It's actually really simple.

pipe is actually split perfect in half, cut tape, cut little slot and then mount.


----------



## bgssamson (Mar 16, 2004)

eklikewhoa said:


> It's actually really simple.
> 
> pipe is actually split perfect in half, cut tape, cut little slot and then mount.


Same what Joseph (jhoezl) did **LINK ABOVE**! I got mines from him as well.

-Brian


----------



## jhoetzl (Feb 7, 2005)

Wow, never realized I should have patented that :icon_smil 

Hope it is working well for all of you - on a side note - I've switched over to epoxying the brass tubes on - every tape I've tried gives out after a while - in some cases a long while, but still.

Some 5 min epoxy and they don't move...


----------



## Treasure Chest (Mar 22, 2006)

chaznsc said:


> I have this light on my 2.5 nano, and would like to mount it OVER the tank. Any ideas?
> 
> http://us.st11.yimg.com/us.st.yimg.com/I/lamps-now_1927_1784380
> 
> chaz


I just cut out a piece of plexiglass to the exact size of the Coralife mini glass frame and the light can just sit on the plexigalss by it's 2 little wings(Curved sides). It works out well.


----------



## filipnoy85 (Dec 10, 2005)

Wow... thats intense.... certainly beats my nuts and bolts design.


----------



## sandiegoryu (Feb 15, 2006)

Wow. Thats really nice. I'm gonna go get some screws and chains and somehow try to dangle my light. Somehow. Someday. Most likely never LOL.


----------



## emjhay (Nov 11, 2006)

Treasure Chest said:


> I just cut out a piece of plexiglass to the exact size of the Coralife mini glass frame and the light can just sit on the plexigalss by it's 2 little wings(Curved sides). It works out well.

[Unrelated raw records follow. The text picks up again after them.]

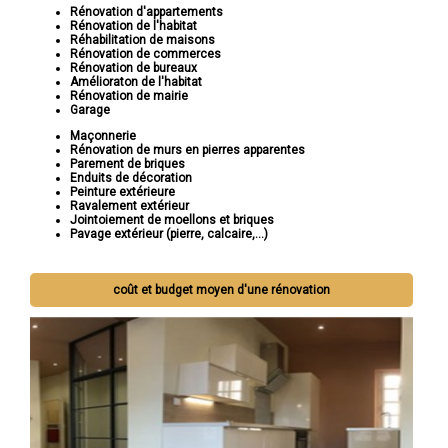
Rénovation d'appartements
Rénovation de l'habitat
Réhabilitation de maisons
Rénovation de commerces
Rénovation de bureaux
Amélioraton de l'habitat
Rénovation de mairie
Garage
Maçonnerie
Rénovation de murs en pierres apparentes
Parement de briques
Enduits de décoration
Peinture extérieure
Ravalement extérieur
Jointoiement de moellons et briques
Pavage extérieur (pierre, calcaire,...)
coût et budget moyen d'une rénovation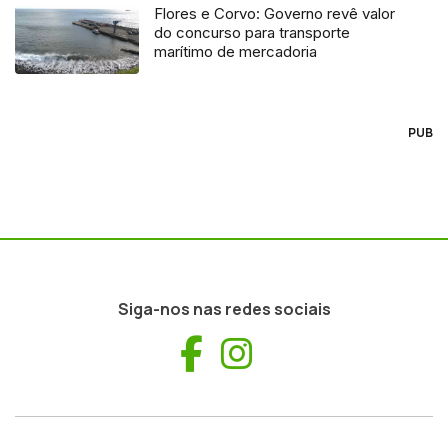
Flores e Corvo: Governo revê valor
do concurso para transporte
marítimo de mercadoria
PUB
Siga-nos nas redes sociais
Facebook
Instagram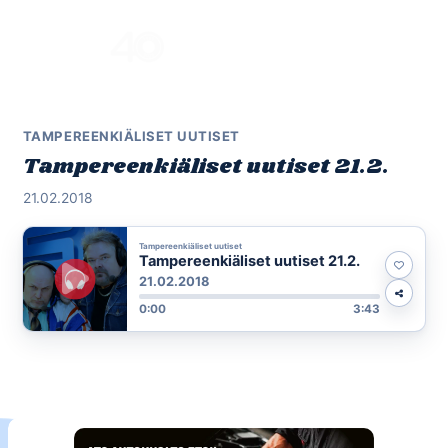
Skip
to
Menu
content
TAMPEREENKIÄLISET UUTISET
Tampereenkiäliset uutiset 21.2.
21.02.2018
Tampereenkiäliset uutiset
Tampereenkiäliset uutiset 21.2.
21.02.2018
0:00
3:43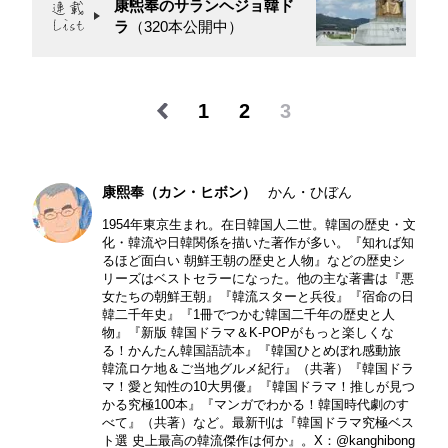
康煕奉のサランヘジョ韓ド
ラ
（320本公開中）
1
2
3
康熙奉（カン・ヒボン）
かん・ひぼん
1954年東京生まれ。在日韓国人二世。韓国の歴史・文
化・韓流や日韓関係を描いた著作が多い。『知れば知
るほど面白い 朝鮮王朝の歴史と人物』などの歴史シ
リーズはベストセラーになった。他の主な著書は『悪
女たちの朝鮮王朝』『韓流スターと兵役』『宿命の日
韓二千年史』『1冊でつかむ韓国二千年の歴史と人
物』『新版 韓国ドラマ＆K-POPがもっと楽しくな
る！かんたん韓国語読本』『韓国ひとめぼれ感動旅
韓流ロケ地＆ご当地グルメ紀行』（共著）『韓国ドラ
マ！愛と知性の10大男優』『韓国ドラマ！推しが見つ
かる究極100本』『マンガでわかる！韓国時代劇のす
べて』（共著）など。最新刊は『韓国ドラマ究極ベス
ト選 史上最高の韓流傑作は何か』。X：
@kanghibong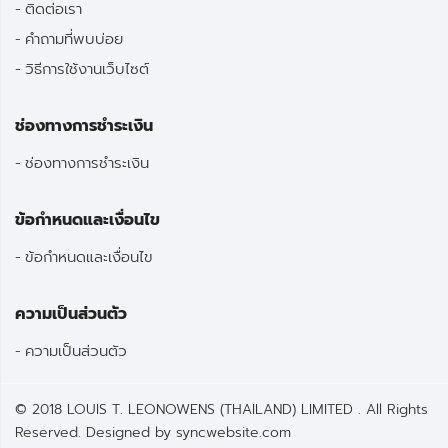
ติดต่อเรา
คำถามที่พบบ่อย
วิธีการใช้งานเว็บไซต์
ช่องทางการชำระเงิน
ช่องทางการชำระเงิน
ข้อกำหนดและเงื่อนไข
ข้อกำหนดและเงื่อนไข
ความเป็นส่วนตัว
ความเป็นส่วนตัว
© 2018 LOUIS T. LEONOWENS (THAILAND) LIMITED . All Rights
Reserved. Designed by
syncwebsite.com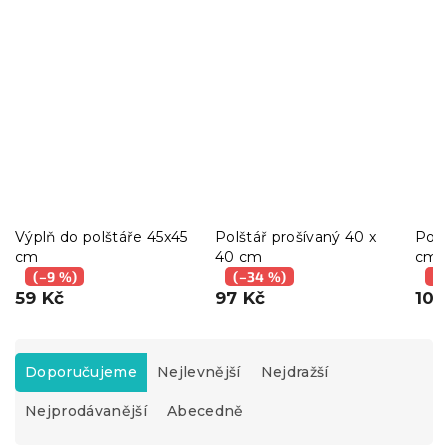
Výplň do polštáře 45x45
Polštář prošívaný 40 x
Polš
cm
40 cm
cm
(–9 %)
(–34 %)
(–
59 Kč
97 Kč
103
Ř
a
Doporučujeme
Nejlevnější
Nejdražší
z
Nejprodávanější
Abecedně
e
n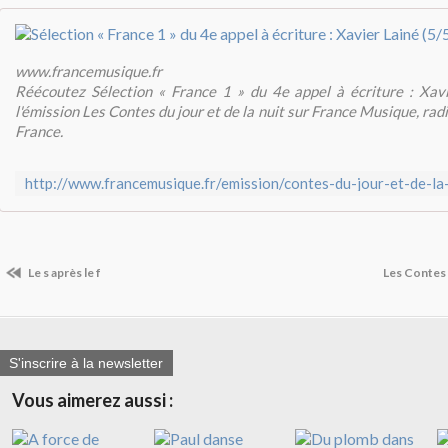
www.francemusique.fr
Réécoutez Sélection « France 1 » du 4e appel à écriture : Xavi
l'émission Les Contes du jour et de la nuit sur France Musique, ra
France.
Le s après le f
Les Contes d
S'inscrire à la newsletter
Vous aimerez aussi :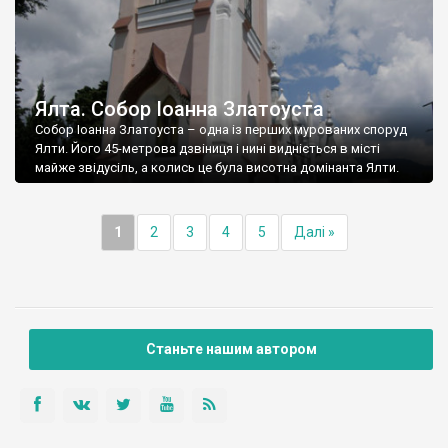
Ялта. Собор Іоанна Златоуста
Собор Іоанна Златоуста – одна із перших мурованих споруд
Ялти. Його 45-метрова дзвіниця і нині видніється в місті
майже звідусіль, а колись це була висотна домінанта Ялти.
1
2
3
4
5
Далі »
Станьте нашим автором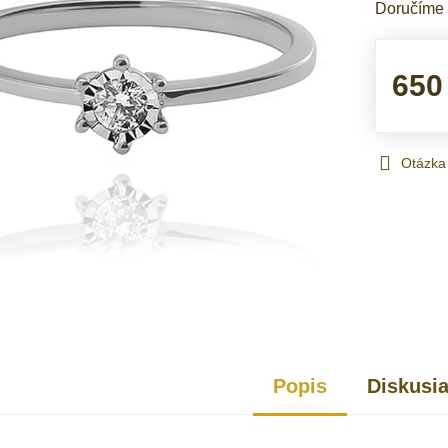
Doručíme
650
Otázka
Popis
Diskusi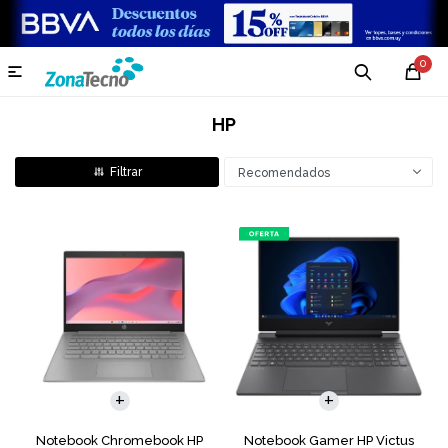
0

HP
Recomendados
COMPARAR
COMPARAR
Notebook Chromebook HP
Notebook Gamer HP Victus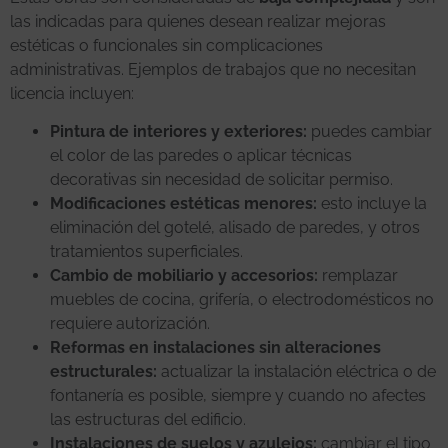
las indicadas para quienes desean realizar mejoras
estéticas o funcionales sin complicaciones
administrativas. Ejemplos de trabajos que no necesitan
licencia incluyen:
Pintura de interiores y exteriores:
puedes cambiar
el color de las paredes o aplicar técnicas
decorativas sin necesidad de solicitar permiso.
Modificaciones estéticas menores:
esto incluye la
eliminación del gotelé, alisado de paredes, y otros
tratamientos superficiales.
Cambio de mobiliario y accesorios:
remplazar
muebles de cocina, grifería, o electrodomésticos no
requiere autorización.
Reformas en instalaciones sin alteraciones
estructurales:
actualizar la instalación eléctrica o de
fontanería es posible, siempre y cuando no afectes
las estructuras del edificio.
Instalaciones de suelos y azulejos:
cambiar el tipo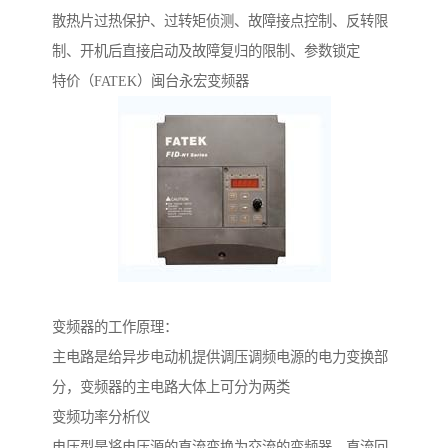
散热片过热保护、过转矩侦测、故障接点控制、反转限
制、开机后直接启动及故障复归的限制、参数锁定
特价（FATEK）闽台永宏变频器
变频器的工作原理：
主电路是给异步电动机提供调压调频电源的电力变换部
分，变频器的主电路大体上可分为两类
变频功率分析仪
电压型是将电压源的直流变换为交流的变频器，直流回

what kind of cutter did u used?


----------



## Treasure Chest (Mar 22, 2006)

emjhay said:


> what kind of cutter did u used?


I used an acrylic cutter like this








I used the cutter to scribe all 4 sides then used a drill to open up inside. After that, you just need to bend it a little and it will snap and give you a clean cut.


----------



## eklikewhoa (Aug 29, 2006)

That's really clean Treasure Chest!


----------



## tom855 (Jan 31, 2006)

Treasure Chest,

Cool design! I'm curious if you've tried that on an up and running tank? I'm wondering what kind of temperature rise you see on the tank by running the light that close to the water. Also, I assume the plexi cover on the light gets wet from condensation and splashing, right? I'd really like to give something like that a try but was curious about the heat and condensation issues.

Thanks!

Tom


----------



## Treasure Chest (Mar 22, 2006)

tom855 said:


> Treasure Chest,
> 
> Cool design! I'm curious if you've tried that on an up and running tank? I'm wondering what kind of temperature rise you see on the tank by running the light that close to the water. Also, I assume the plexi cover on the light gets wet from condensation and splashing, right? I'd really like to give something like that a try but was curious about the heat and condensation issues.
> 
> ...


You are right Tom. It does get condensation, but that is what the glass light cover is for. The heat is not a problem at the moment because it is winter right now. I do not see temperature rising after the lights on. Could be a different story in the summer though... Only time can tell. If you make something like this, I would suggest you use a little bit thick Acrylic sheet, 1/8" or so should do the trick. Thin sheet tends to bend a little with the weight. Just my 2 cents.


----------



## tom855 (Jan 31, 2006)

Thanks for the info, and the advice on the thicker plexiglass. Keep us up to date on how it works out. Again, great idea!

Tom


----------